- [Activity]: Copy every record below exactly.

- [Dataset content]:
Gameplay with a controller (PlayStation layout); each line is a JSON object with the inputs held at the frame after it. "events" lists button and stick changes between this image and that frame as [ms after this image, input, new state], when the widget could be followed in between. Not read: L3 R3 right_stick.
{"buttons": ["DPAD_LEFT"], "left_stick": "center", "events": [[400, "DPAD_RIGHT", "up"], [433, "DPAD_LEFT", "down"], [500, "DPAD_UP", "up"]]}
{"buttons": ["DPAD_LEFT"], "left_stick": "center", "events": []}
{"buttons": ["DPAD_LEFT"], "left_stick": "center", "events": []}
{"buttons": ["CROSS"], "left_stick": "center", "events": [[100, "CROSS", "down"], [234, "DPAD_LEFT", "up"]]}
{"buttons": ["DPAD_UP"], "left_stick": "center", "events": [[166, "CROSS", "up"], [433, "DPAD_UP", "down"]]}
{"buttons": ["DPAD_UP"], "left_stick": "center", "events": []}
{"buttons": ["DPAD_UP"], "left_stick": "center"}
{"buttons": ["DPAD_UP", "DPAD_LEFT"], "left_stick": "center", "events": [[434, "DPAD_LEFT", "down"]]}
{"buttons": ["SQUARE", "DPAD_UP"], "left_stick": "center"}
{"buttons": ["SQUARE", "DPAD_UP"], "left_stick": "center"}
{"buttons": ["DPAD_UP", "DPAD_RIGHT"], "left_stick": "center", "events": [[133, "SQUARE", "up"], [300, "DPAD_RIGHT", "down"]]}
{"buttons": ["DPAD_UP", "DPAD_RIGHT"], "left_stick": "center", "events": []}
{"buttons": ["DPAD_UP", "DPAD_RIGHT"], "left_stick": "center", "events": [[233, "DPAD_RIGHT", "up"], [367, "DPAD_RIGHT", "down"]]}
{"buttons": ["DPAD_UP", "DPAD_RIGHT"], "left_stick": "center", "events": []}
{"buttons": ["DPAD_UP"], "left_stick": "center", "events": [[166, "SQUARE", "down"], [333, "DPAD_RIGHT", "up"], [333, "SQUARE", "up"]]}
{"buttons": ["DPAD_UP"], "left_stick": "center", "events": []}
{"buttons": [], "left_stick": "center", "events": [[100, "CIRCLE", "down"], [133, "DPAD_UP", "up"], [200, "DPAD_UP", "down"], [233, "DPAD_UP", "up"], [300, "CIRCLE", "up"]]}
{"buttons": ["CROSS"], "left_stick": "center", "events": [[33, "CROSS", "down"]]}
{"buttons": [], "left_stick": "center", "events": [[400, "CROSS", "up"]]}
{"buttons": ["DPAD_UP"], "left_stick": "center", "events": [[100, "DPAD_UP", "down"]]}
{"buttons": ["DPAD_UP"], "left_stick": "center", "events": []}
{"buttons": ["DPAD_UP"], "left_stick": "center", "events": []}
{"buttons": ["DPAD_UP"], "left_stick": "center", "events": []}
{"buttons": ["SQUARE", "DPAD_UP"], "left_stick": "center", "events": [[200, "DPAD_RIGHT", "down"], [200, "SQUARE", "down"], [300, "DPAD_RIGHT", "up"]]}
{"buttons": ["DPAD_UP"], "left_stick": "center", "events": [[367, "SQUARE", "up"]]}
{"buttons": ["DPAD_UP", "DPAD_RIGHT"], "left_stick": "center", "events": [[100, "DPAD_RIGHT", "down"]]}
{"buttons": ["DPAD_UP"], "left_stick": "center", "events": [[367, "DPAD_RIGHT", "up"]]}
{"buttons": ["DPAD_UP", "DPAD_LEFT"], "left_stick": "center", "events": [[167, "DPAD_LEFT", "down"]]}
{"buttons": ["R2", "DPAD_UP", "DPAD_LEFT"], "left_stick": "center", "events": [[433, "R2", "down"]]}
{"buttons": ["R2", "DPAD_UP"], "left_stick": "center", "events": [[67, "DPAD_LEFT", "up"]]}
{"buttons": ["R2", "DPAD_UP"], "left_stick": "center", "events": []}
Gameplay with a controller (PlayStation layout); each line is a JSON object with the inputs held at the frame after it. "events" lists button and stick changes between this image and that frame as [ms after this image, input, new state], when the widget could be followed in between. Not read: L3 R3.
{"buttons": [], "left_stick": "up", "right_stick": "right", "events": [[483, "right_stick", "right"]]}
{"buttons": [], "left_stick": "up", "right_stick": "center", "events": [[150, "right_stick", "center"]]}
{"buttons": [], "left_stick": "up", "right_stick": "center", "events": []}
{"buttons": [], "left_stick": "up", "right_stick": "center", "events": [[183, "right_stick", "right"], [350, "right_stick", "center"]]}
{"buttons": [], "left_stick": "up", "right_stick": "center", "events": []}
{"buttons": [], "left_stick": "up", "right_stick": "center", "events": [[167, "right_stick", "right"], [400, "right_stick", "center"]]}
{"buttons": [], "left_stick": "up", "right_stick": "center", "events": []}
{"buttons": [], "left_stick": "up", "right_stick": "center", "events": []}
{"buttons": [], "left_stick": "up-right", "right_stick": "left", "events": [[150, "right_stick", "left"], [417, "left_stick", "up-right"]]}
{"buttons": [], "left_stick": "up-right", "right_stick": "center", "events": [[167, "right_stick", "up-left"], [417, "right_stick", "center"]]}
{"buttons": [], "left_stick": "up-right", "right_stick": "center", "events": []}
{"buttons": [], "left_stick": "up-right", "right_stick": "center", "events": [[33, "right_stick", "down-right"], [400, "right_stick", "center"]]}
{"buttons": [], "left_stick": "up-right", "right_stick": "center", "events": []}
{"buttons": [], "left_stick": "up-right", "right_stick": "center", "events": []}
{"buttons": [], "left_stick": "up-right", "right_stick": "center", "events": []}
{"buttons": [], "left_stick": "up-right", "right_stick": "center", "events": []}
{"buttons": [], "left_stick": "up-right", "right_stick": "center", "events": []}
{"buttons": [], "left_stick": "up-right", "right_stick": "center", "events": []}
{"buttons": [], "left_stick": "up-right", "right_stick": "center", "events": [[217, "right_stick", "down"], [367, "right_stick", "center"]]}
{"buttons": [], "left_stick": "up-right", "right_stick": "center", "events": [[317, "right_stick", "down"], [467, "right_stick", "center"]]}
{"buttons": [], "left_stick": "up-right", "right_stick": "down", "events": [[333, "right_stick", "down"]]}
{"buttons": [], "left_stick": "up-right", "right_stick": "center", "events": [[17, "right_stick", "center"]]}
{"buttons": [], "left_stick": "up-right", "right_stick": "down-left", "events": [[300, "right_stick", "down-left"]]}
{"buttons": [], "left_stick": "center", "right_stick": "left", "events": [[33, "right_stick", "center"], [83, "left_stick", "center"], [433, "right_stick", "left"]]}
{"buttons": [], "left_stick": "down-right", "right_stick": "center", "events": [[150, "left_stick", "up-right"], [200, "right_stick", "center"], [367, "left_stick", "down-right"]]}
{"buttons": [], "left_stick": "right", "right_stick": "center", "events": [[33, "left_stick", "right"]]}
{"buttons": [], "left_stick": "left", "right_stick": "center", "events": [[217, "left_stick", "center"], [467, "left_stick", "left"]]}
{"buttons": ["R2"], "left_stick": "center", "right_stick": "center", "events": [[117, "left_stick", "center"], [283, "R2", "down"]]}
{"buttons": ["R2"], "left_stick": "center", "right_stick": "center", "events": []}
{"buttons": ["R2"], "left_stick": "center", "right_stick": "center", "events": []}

- [Answer section]:
Gameplay with a controller (PlayStation layout); each line is a JSON object with the inputs held at the frame after it. "events" lists button and stick changes between this image and that frame as [ms after this image, input, new state], when the widget could be followed in between. Not read: L3 R3 right_stick.
{"buttons": ["DPAD_LEFT"], "left_stick": "center", "events": [[400, "DPAD_RIGHT", "up"], [433, "DPAD_LEFT", "down"], [500, "DPAD_UP", "up"]]}
{"buttons": ["DPAD_LEFT"], "left_stick": "center", "events": []}
{"buttons": ["DPAD_LEFT"], "left_stick": "center", "events": []}
{"buttons": ["CROSS"], "left_stick": "center", "events": [[100, "CROSS", "down"], [234, "DPAD_LEFT", "up"]]}
{"buttons": ["DPAD_UP"], "left_stick": "center", "events": [[166, "CROSS", "up"], [433, "DPAD_UP", "down"]]}
{"buttons": ["DPAD_UP"], "left_stick": "center", "events": []}
{"buttons": ["DPAD_UP"], "left_stick": "center"}
{"buttons": ["DPAD_UP", "DPAD_LEFT"], "left_stick": "center", "events": [[434, "DPAD_LEFT", "down"]]}
{"buttons": ["SQUARE", "DPAD_UP"], "left_stick": "center"}
{"buttons": ["SQUARE", "DPAD_UP"], "left_stick": "center"}
{"buttons": ["DPAD_UP", "DPAD_RIGHT"], "left_stick": "center", "events": [[133, "SQUARE", "up"], [300, "DPAD_RIGHT", "down"]]}
{"buttons": ["DPAD_UP", "DPAD_RIGHT"], "left_stick": "center", "events": []}
{"buttons": ["DPAD_UP", "DPAD_RIGHT"], "left_stick": "center", "events": [[233, "DPAD_RIGHT", "up"], [367, "DPAD_RIGHT", "down"]]}
{"buttons": ["DPAD_UP", "DPAD_RIGHT"], "left_stick": "center", "events": []}
{"buttons": ["DPAD_UP"], "left_stick": "center", "events": [[166, "SQUARE", "down"], [333, "DPAD_RIGHT", "up"], [333, "SQUARE", "up"]]}
{"buttons": ["DPAD_UP"], "left_stick": "center", "events": []}
{"buttons": [], "left_stick": "center", "events": [[100, "CIRCLE", "down"], [133, "DPAD_UP", "up"], [200, "DPAD_UP", "down"], [233, "DPAD_UP", "up"], [300, "CIRCLE", "up"]]}
{"buttons": ["CROSS"], "left_stick": "center", "events": [[33, "CROSS", "down"]]}
{"buttons": [], "left_stick": "center", "events": [[400, "CROSS", "up"]]}
{"buttons": ["DPAD_UP"], "left_stick": "center", "events": [[100, "DPAD_UP", "down"]]}
{"buttons": ["DPAD_UP"], "left_stick": "center", "events": []}
{"buttons": ["DPAD_UP"], "left_stick": "center", "events": []}
{"buttons": ["DPAD_UP"], "left_stick": "center", "events": []}
{"buttons": ["SQUARE", "DPAD_UP"], "left_stick": "center", "events": [[200, "DPAD_RIGHT", "down"], [200, "SQUARE", "down"], [300, "DPAD_RIGHT", "up"]]}
{"buttons": ["DPAD_UP"], "left_stick": "center", "events": [[367, "SQUARE", "up"]]}
{"buttons": ["DPAD_UP", "DPAD_RIGHT"], "left_stick": "center", "events": [[100, "DPAD_RIGHT", "down"]]}
{"buttons": ["DPAD_UP"], "left_stick": "center", "events": [[367, "DPAD_RIGHT", "up"]]}
{"buttons": ["DPAD_UP", "DPAD_LEFT"], "left_stick": "center", "events": [[167, "DPAD_LEFT", "down"]]}
{"buttons": ["R2", "DPAD_UP", "DPAD_LEFT"], "left_stick": "center", "events": [[433, "R2", "down"]]}
{"buttons": ["R2", "DPAD_UP"], "left_stick": "center", "events": [[67, "DPAD_LEFT", "up"]]}
{"buttons": ["R2", "DPAD_UP"], "left_stick": "center", "events": []}
Gameplay with a controller (PlayStation layout); each line is a JSON object with the inputs held at the frame after it. "events" lists button and stick changes between this image and that frame as [ms after this image, input, new state], when the widget could be followed in between. Not read: L3 R3.
{"buttons": [], "left_stick": "up", "right_stick": "right", "events": [[483, "right_stick", "right"]]}
{"buttons": [], "left_stick": "up", "right_stick": "center", "events": [[150, "right_stick", "center"]]}
{"buttons": [], "left_stick": "up", "right_stick": "center", "events": []}
{"buttons": [], "left_stick": "up", "right_stick": "center", "events": [[183, "right_stick", "right"], [350, "right_stick", "center"]]}
{"buttons": [], "left_stick": "up", "right_stick": "center", "events": []}
{"buttons": [], "left_stick": "up", "right_stick": "center", "events": [[167, "right_stick", "right"], [400, "right_stick", "center"]]}
{"buttons": [], "left_stick": "up", "right_stick": "center", "events": []}
{"buttons": [], "left_stick": "up", "right_stick": "center", "events": []}
{"buttons": [], "left_stick": "up-right", "right_stick": "left", "events": [[150, "right_stick", "left"], [417, "left_stick", "up-right"]]}
{"buttons": [], "left_stick": "up-right", "right_stick": "center", "events": [[167, "right_stick", "up-left"], [417, "right_stick", "center"]]}
{"buttons": [], "left_stick": "up-right", "right_stick": "center", "events": []}
{"buttons": [], "left_stick": "up-right", "right_stick": "center", "events": [[33, "right_stick", "down-right"], [400, "right_stick", "center"]]}
{"buttons": [], "left_stick": "up-right", "right_stick": "center", "events": []}
{"buttons": [], "left_stick": "up-right", "right_stick": "center", "events": []}
{"buttons": [], "left_stick": "up-right", "right_stick": "center", "events": []}
{"buttons": [], "left_stick": "up-right", "right_stick": "center", "events": []}
{"buttons": [], "left_stick": "up-right", "right_stick": "center", "events": []}
{"buttons": [], "left_stick": "up-right", "right_stick": "center", "events": []}
{"buttons": [], "left_stick": "up-right", "right_stick": "center", "events": [[217, "right_stick", "down"], [367, "right_stick", "center"]]}
{"buttons": [], "left_stick": "up-right", "right_stick": "center", "events": [[317, "right_stick", "down"], [467, "right_stick", "center"]]}
{"buttons": [], "left_stick": "up-right", "right_stick": "down", "events": [[333, "right_stick", "down"]]}
{"buttons": [], "left_stick": "up-right", "right_stick": "center", "events": [[17, "right_stick", "center"]]}
{"buttons": [], "left_stick": "up-right", "right_stick": "down-left", "events": [[300, "right_stick", "down-left"]]}
{"buttons": [], "left_stick": "center", "right_stick": "left", "events": [[33, "right_stick", "center"], [83, "left_stick", "center"], [433, "right_stick", "left"]]}
{"buttons": [], "left_stick": "down-right", "right_stick": "center", "events": [[150, "left_stick", "up-right"], [200, "right_stick", "center"], [367, "left_stick", "down-right"]]}
{"buttons": [], "left_stick": "right", "right_stick": "center", "events": [[33, "left_stick", "right"]]}
{"buttons": [], "left_stick": "left", "right_stick": "center", "events": [[217, "left_stick", "center"], [467, "left_stick", "left"]]}
{"buttons": ["R2"], "left_stick": "center", "right_stick": "center", "events": [[117, "left_stick", "center"], [283, "R2", "down"]]}
{"buttons": ["R2"], "left_stick": "center", "right_stick": "center", "events": []}
{"buttons": ["R2"], "left_stick": "center", "right_stick": "center", "events": []}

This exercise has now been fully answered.